Sobre o plano apresentado pelo Governo, Mariana Mortágua afirmou que ele “abre um vazio legal”, pois ao extinguir a manifestação de interesse - “que é um mecanismo que também tinha problemas na sua aplicação prática - o Governo está a eliminar a possibilidade de alguém que chega a Portugal e encontra trabalho se puder regularizar”.

“O Governo diz que só é regular em Portugal quem vier regular de fora. Mas quem já está ou quem chegar a Portugal à procura de trabalho não vai poder regularizar-se. Esta lei já existiu em Portugal no passado. O que é que acontece? As pessoas chegam indocumentadas a Portugal porque a economia precisa delas e depois não têm simplesmente forma de se regularizar. E depois, de x em x tempo, os processos acumulam-se e obrigam a uma regularização extraordinária”, explicou a coordenadora do Bloco, concluindo que “o que está a ser feito pelo Governo com este vazio legal é um incentivo à imigração indocumentada”, pois ele “retira da lei um mecanismo que existia para regularizar pessoas”.

“Se o Governo diz que o único mecanismo que existia para quem procura de trabalho se poder regularizar deixa de existir e que as pessoas só podem ser regulares se fizerem esse pedido no consulado no país de origem, isso quer dizer que à chegada não há uma forma de regularizar as pessoas”, resumiu Mariana Mortágua, lembrando que as pessoas vêm para Portugal para trabalhar e porque há trabalho nas diferentes áreas. “São os patrões que o dizem, na agricultura, no turismo e na hotelaria”, acrescentou. 

A coordenadora do Bloco de Esquerda rejeita ainda a dicotomia das “portas abertas e fechadas” que invadiu o discurso político, pois mesmo os países com leis mais draconianas para restringir a entrada de imigrantes não evitaram que as pessoas continuem a chegar para procurar trabalho ou fugir da guerra.

Por isso, defende que “a escolha não é entre portas abertas ou fechadas, é entre ter imigrantes documentados, integrados e acolhidos, ou imigrantes ilegais, indocumentados e sem qualquer tipo de acolhimento”. Nesse sentido, o Bloco mantém a sua proposta para a regularização extraordinária de todos os processos pendentes e a criação de um mecanismo que permita a quem procura trabalho poder fazê-lo de forma regular em Portugal.

Questionada pelos jornalistas sobre os cortes dos apoios sociais aos imigrantes propostos pela extrema-direita, Mariana Mortágua respondeu que “a nossa Constituição diz que as pessoas são iguais em direitos e deveres”. E lembrou também que neste momento “os imigrantes estão a pagar as reformas dos portugueses, não é o contrário. Não há dinheiro da Segurança Social a pagar apoios dos imigrantes porque quando fazemos o saldo entre o que é pago e recebido os imigrantes pagam mais do que recebem”. Assim, “quem tem propostas desse género o que está a querer dizer é que não quer esse dinheiro e esse financiamento”.
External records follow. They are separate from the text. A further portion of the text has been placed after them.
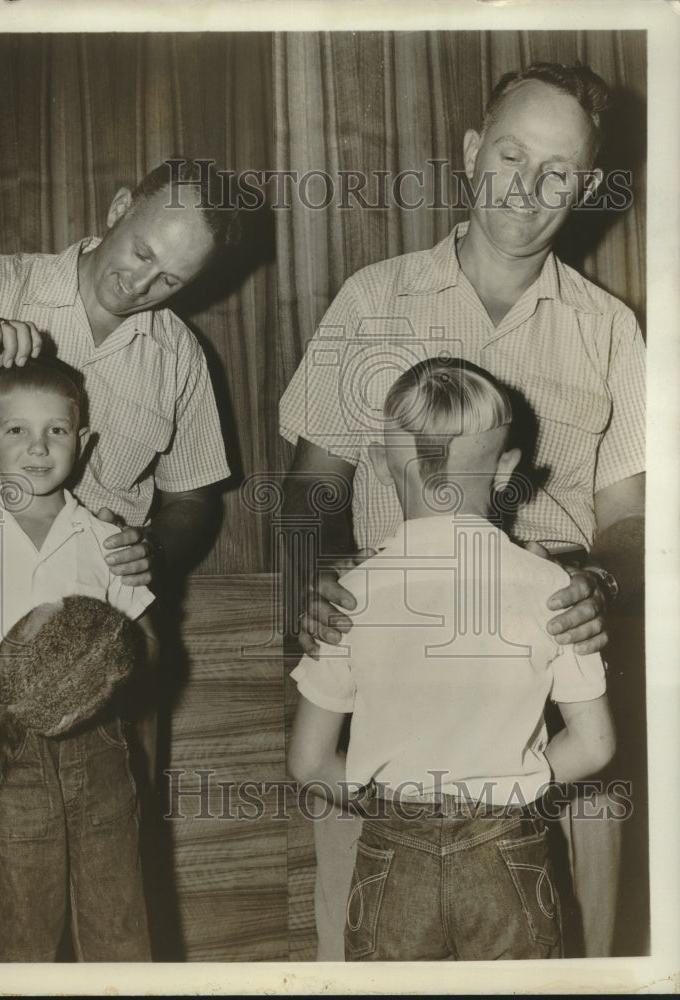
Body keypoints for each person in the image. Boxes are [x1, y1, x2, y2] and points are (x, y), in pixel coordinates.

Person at [280, 63, 645, 958]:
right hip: (394, 665)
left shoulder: (613, 329)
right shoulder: (373, 298)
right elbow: (309, 484)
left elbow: (628, 518)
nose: (528, 187)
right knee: (371, 949)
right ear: (473, 155)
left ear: (588, 186)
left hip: (557, 662)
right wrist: (317, 579)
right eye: (513, 156)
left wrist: (601, 582)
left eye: (558, 171)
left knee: (572, 955)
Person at [0, 158, 239, 960]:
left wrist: (151, 552)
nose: (142, 285)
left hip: (108, 619)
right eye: (139, 253)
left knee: (115, 873)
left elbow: (196, 496)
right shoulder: (2, 283)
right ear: (120, 205)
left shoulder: (181, 360)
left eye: (172, 279)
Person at [288, 358, 615, 960]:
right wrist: (510, 789)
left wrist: (397, 806)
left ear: (385, 465)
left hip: (392, 849)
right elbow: (595, 747)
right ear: (506, 467)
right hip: (508, 847)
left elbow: (309, 762)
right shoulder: (552, 586)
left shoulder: (349, 595)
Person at [0, 360, 158, 961]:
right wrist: (20, 667)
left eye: (57, 430)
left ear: (84, 441)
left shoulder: (107, 539)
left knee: (119, 927)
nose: (37, 447)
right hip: (8, 748)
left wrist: (99, 660)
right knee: (22, 928)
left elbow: (151, 646)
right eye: (16, 431)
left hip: (100, 744)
Catarina Martins: “O meu compromisso é para reverter o Pacto das Migrações”

Ao lado da coordenadora do Bloco estava Catarina Martins, que colocou o anúncio do Governo no plano do debate europeu sobre migrações, considerando-o “um passo profundamente negativo” de Luís Montenegro, depois de o PSD ter votado a favor do Pacto para as Migrações ao lado do PS, PSD, CDS e o grupo dos liberais. Catarina lembrou que este pacto foi “condenado pela Unicef, que apelou a que não fosse aprovado porque prevê a detenção de crianças”.

“O Governo não devia aceitar o pior que há do ponto de vista do ataque aos direitos humanos. No Parlamento Europeu, o meu compromisso é para reverter o Pacto das Migrações”, defendeu a candidata do Bloco às eleições do próximo domingo.